Records for this task:
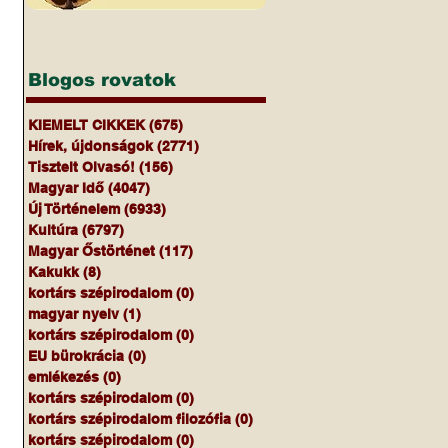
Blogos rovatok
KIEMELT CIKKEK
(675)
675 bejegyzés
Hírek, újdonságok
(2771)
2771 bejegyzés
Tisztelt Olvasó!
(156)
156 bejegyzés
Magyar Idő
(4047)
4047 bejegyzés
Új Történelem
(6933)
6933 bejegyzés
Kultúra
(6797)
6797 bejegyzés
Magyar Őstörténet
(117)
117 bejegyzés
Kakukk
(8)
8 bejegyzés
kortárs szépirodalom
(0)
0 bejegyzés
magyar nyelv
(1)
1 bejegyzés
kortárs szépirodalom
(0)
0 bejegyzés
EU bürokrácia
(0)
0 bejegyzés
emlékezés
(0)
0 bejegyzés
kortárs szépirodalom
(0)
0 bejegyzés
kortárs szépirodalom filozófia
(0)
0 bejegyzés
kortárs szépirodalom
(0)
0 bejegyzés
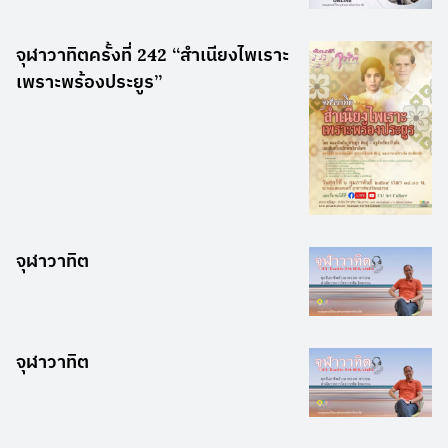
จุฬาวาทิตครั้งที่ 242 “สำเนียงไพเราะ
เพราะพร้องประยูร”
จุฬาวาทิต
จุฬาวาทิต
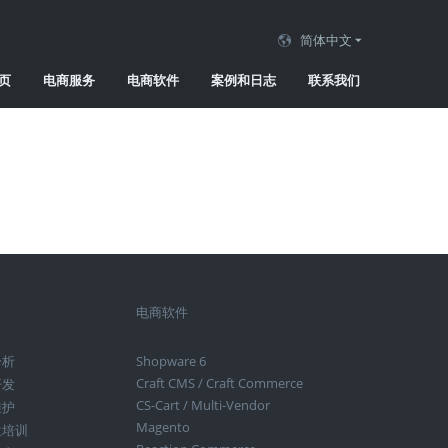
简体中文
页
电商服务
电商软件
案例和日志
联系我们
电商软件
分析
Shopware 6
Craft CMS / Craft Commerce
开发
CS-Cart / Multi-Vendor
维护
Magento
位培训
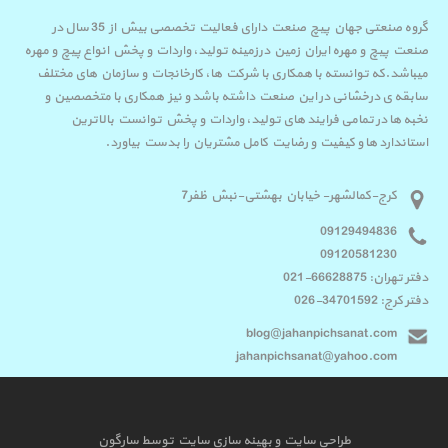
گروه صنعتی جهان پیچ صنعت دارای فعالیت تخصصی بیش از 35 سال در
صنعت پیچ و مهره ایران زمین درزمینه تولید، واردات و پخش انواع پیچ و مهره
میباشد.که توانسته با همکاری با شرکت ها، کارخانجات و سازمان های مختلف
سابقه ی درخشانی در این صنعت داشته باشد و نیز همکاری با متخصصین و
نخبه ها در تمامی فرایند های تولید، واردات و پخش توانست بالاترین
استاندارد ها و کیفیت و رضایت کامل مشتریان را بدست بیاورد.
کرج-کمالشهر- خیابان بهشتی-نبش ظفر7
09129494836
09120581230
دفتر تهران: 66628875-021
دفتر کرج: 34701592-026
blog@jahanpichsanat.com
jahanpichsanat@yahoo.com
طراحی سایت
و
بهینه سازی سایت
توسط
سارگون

...

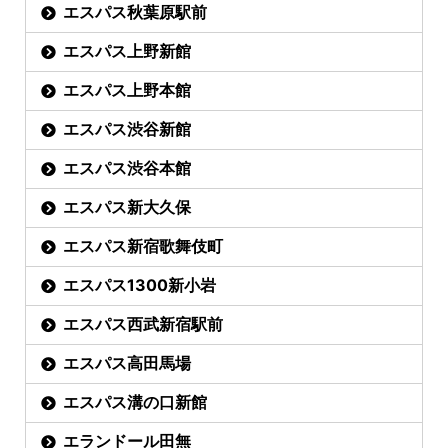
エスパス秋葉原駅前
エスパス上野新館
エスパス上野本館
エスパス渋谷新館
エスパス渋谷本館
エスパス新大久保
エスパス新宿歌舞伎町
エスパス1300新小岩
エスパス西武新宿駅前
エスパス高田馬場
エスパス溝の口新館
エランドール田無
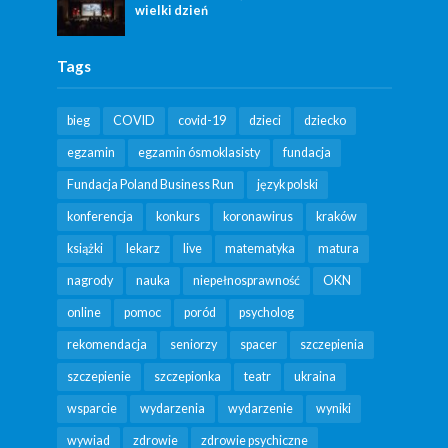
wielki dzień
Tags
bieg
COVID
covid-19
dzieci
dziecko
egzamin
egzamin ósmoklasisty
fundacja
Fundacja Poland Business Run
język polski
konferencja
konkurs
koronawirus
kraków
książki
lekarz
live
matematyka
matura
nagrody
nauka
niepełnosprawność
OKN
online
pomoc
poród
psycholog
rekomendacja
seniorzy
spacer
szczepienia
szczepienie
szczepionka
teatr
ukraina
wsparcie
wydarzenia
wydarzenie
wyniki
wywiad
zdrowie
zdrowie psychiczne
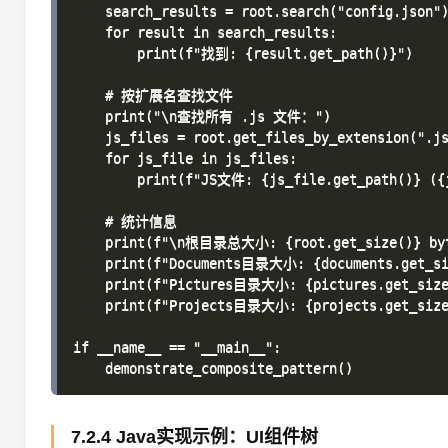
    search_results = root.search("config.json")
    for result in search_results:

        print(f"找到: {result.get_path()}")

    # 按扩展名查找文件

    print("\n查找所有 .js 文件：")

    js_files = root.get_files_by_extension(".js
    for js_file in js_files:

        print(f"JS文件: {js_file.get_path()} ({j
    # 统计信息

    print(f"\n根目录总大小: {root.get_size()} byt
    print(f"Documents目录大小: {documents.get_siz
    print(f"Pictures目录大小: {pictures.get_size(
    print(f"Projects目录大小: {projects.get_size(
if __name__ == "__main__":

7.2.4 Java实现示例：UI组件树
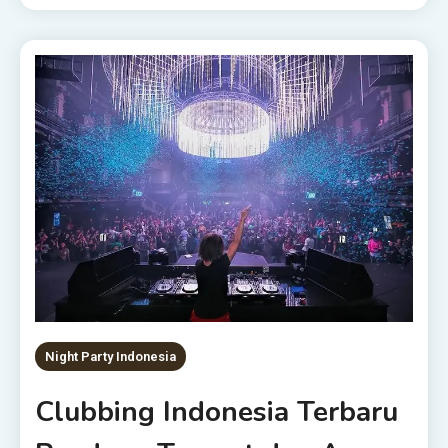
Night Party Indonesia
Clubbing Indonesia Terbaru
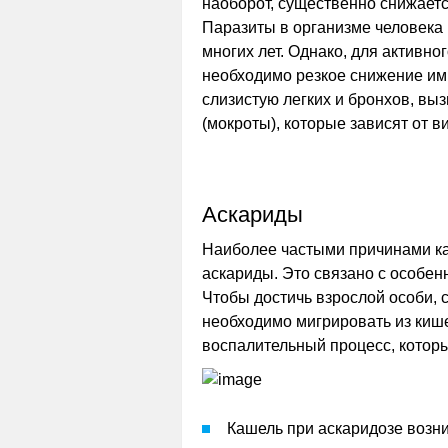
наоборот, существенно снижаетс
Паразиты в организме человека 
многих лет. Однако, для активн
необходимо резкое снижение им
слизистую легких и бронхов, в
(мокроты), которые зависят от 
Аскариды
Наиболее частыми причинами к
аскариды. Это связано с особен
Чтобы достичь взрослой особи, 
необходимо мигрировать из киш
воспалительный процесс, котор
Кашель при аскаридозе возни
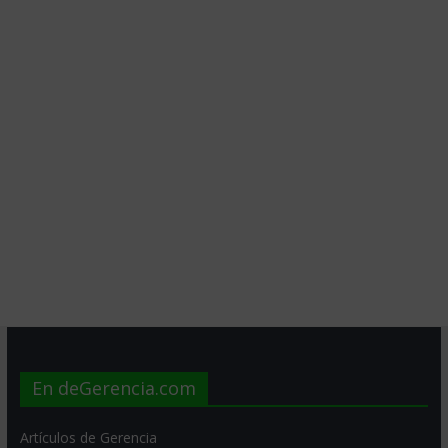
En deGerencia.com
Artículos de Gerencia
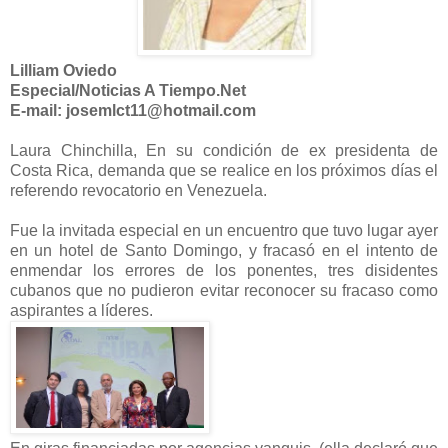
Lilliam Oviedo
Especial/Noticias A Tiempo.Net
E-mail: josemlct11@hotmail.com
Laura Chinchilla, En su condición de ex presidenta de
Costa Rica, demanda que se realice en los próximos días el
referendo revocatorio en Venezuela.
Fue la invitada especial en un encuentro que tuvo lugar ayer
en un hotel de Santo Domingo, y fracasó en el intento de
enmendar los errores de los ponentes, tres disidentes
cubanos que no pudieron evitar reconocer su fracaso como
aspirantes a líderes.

Exercise aim: In the listing above, find the line holding "en un hotel" and the line holding "aspirantes a líderes.", then output those two lines and every line between them exactly.

Solved problem:
en un hotel de Santo Domingo, y fracasó en el intento de
enmendar los errores de los ponentes, tres disidentes
cubanos que no pudieron evitar reconocer su fracaso como
aspirantes a líderes.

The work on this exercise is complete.